Даже в тот миг, когда я стоял на краю бездны, горячая кровь закипела во мне от этих гнусных насмешек. Да, де Гарсиа мог, конечно, торжествовать! Я преследовал его по пятам, но чем это кончилось? Еще секунда, и он отправит меня к акулам. И все же я постарался ему ответить как можно достойнее.
— Судьба против меня, де Гарсиа, — сказах я. — Но если в тебе осталась хоть капля мужества, дай мне шпагу и мы окончим наш спор раз и навсегда. Я знаю, ты ослабел после болезни, но и я не сильнее тебя после всех ночей и дней, проведенных в вашем аду. Силы равны, де Гарсиа.
— Возможно, кузен, вполне возможно! Но к чему нам драться? По чести говоря, когда мы встречались лицом к лицу, мне до сих пор не везло, и это весьма прискорбно. Но знай: я дважды сплоховал только потому, что меня смущало предсказание, будто встреча с тобой станет моим концом. Главным образом, из-за этого я и решил отправиться в более теплые края. Но теперь ты сам видишь, как глупо верить в пророчества. Я хоть и перенес болезнь, пока еще жив, и умирать не собираюсь, а ты — извини меня за невежливое напоминание, — ты уже, можно сказать, мертвец. Вот эти сеньоры, — тут де Гарсиа показал на двух чернокожих, которые, воспользовавшись нашим разговором, сбросили в море еще одного извлеченного из трюма раба, — эти сеньоры сейчас оборвут нашу приятную беседу. Если хочешь передать со мной какую-нибудь просьбу, говори, потому что время не терпит. Мы должны очистить трюм до рассвета.

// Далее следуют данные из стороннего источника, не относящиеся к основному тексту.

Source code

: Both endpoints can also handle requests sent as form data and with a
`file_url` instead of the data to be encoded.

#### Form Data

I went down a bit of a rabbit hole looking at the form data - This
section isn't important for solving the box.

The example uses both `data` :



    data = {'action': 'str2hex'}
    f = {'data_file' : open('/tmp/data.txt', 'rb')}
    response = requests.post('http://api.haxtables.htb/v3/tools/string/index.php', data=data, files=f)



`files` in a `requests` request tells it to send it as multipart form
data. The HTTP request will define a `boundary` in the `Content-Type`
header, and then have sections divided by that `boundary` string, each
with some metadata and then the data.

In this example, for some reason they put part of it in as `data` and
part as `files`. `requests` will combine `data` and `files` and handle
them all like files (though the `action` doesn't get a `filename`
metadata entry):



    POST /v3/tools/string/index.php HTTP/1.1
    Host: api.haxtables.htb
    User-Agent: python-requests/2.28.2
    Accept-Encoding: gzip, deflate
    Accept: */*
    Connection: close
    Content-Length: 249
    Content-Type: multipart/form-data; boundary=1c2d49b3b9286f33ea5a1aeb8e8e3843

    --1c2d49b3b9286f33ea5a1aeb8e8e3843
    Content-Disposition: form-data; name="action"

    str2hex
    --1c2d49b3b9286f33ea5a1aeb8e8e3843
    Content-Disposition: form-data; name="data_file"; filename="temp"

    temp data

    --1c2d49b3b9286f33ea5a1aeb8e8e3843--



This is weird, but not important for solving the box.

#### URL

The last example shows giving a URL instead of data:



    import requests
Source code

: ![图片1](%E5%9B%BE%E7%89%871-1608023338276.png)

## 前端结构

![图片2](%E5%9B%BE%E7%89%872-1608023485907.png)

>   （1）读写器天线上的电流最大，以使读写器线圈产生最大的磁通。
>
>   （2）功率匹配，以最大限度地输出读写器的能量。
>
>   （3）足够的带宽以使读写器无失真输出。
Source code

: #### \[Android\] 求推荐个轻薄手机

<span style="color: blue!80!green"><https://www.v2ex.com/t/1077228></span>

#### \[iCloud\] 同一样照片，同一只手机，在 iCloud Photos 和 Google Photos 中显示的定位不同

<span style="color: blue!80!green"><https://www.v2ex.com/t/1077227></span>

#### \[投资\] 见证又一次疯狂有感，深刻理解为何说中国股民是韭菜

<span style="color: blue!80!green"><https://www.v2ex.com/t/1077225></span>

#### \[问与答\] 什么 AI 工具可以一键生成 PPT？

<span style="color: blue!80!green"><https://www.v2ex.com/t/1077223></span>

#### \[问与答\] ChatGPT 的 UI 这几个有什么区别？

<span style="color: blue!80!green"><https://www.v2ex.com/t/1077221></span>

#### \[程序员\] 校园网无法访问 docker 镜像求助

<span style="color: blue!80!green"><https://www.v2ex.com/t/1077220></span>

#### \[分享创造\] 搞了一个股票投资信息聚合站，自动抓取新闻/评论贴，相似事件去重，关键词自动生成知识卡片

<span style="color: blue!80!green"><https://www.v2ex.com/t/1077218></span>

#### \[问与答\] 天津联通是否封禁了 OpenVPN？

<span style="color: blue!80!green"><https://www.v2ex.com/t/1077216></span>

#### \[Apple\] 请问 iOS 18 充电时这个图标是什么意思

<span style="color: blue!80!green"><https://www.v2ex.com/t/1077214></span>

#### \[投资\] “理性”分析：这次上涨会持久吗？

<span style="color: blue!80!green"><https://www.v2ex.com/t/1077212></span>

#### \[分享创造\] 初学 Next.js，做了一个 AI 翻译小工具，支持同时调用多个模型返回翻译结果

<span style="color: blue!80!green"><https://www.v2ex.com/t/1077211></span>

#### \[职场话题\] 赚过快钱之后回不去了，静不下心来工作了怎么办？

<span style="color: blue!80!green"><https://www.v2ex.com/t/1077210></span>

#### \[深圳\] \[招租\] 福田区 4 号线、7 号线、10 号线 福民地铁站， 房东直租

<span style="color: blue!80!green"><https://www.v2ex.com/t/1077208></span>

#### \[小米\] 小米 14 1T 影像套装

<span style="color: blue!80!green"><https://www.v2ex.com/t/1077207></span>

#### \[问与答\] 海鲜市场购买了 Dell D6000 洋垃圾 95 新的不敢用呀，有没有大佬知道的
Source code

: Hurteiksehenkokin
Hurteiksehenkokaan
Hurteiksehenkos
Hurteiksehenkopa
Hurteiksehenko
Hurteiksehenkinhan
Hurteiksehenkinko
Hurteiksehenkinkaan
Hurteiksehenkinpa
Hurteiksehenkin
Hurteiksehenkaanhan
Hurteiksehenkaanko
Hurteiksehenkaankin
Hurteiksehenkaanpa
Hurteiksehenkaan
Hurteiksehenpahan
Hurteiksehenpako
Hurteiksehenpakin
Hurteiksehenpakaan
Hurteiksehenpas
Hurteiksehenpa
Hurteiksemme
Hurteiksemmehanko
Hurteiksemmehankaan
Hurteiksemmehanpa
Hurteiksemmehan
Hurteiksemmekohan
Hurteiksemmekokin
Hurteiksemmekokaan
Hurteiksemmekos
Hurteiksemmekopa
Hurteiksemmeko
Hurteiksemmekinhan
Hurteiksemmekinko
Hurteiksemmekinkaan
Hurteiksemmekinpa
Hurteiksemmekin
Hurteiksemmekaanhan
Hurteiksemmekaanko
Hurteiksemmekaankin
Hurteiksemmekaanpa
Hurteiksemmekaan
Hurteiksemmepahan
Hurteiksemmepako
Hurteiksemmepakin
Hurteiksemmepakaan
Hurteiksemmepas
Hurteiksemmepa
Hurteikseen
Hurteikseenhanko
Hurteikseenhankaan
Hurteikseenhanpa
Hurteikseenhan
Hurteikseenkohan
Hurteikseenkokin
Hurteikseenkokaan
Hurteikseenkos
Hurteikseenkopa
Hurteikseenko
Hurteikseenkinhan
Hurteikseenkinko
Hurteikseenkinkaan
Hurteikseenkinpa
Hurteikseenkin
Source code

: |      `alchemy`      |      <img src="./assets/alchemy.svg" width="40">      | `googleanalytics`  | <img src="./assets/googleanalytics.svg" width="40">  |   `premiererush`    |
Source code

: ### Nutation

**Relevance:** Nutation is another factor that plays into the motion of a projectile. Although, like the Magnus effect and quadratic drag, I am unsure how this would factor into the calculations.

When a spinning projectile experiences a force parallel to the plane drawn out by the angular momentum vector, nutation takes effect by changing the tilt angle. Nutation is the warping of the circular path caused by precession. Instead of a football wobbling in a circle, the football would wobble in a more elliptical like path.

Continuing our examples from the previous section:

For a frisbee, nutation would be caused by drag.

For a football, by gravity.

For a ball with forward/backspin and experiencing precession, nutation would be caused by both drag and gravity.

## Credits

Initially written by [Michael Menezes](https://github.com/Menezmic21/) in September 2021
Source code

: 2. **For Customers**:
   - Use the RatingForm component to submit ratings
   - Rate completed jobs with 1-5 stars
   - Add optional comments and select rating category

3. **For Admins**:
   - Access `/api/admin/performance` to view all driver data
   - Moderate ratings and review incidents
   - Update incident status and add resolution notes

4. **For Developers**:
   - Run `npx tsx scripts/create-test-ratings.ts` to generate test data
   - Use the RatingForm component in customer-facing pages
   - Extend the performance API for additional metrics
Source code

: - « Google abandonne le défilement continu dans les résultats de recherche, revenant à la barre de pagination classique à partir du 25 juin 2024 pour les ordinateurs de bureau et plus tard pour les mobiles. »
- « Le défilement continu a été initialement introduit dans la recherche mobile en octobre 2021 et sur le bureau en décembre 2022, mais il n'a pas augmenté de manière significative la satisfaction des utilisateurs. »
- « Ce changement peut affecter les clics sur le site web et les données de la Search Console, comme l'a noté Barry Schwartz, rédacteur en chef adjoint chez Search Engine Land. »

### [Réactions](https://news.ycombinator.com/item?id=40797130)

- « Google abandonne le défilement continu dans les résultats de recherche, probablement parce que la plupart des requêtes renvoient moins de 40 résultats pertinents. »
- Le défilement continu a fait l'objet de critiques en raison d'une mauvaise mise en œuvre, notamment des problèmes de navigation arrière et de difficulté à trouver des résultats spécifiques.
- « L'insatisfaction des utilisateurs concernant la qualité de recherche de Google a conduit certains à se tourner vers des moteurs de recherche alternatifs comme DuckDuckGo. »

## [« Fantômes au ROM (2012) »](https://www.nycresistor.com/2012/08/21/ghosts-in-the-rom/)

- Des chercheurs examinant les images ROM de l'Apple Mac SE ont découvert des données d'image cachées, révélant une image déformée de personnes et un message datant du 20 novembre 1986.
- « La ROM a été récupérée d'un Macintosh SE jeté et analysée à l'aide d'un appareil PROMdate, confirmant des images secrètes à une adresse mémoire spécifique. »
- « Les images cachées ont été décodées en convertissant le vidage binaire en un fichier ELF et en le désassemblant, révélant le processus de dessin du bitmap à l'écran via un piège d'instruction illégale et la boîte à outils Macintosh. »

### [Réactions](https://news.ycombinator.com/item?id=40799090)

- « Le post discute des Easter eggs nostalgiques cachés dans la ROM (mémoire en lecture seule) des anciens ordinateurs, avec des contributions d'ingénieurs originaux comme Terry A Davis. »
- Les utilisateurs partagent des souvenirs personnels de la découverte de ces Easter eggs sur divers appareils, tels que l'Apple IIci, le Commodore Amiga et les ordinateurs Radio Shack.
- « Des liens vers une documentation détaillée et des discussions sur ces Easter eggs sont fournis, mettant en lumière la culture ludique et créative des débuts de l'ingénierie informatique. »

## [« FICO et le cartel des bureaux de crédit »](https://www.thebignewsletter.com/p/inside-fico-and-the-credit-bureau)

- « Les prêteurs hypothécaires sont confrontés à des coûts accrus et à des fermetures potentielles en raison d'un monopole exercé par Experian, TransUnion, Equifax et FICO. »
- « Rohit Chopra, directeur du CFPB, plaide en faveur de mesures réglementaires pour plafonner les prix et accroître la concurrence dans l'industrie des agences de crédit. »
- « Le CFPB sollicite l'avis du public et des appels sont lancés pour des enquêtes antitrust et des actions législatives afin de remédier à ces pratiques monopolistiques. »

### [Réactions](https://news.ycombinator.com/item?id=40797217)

— Я тебя ни о чем не прошу, де Гарсиа, — ответил я. — Зато к тебе у меня есть поручение, и я его выполню. Только сначала я тебе кое-что скажу. Тебе кажется, что ты победил, грязный убийца, но подожди радоваться. Игра еще не окончилась. Твои страхи еще могут сбыться. Я умру, но месть моя будет жить, ибо я вручаю ее богу, как следовало бы это сделать сразу. Может быть, ты проживешь еще несколько лет, но куда ты денешься от его отмщения? В один прекрасный день ты умрешь точно так же, как я умру в эту ночь, и что тогда? Что будет тогда, де Гарсиа?
— Полно тебе болтать, кузен, — проговорил он с презрительной усмешкой. — Насколько я знаю, ты еще не стал проповедником. Ты сказал, что у тебя есть ко мне поручение. Говоря быстрей! Время идет, Томас Вингфилд! Кто мог послать весть изгнаннику вроде меня?
— Изабелла де Сигуенса, которую ты обманул ложной женитьбой и бросил, — ответил я.
Де Гарсиа вскочил с кресла и остановился передо мной.
— Что с ней? — спросил он лихорадочным шепотом.
— Монахи замуровали ее живьем вместе с ребенком.
— Замуровали живьем? Матерь божья! Откуда ты это знаешь?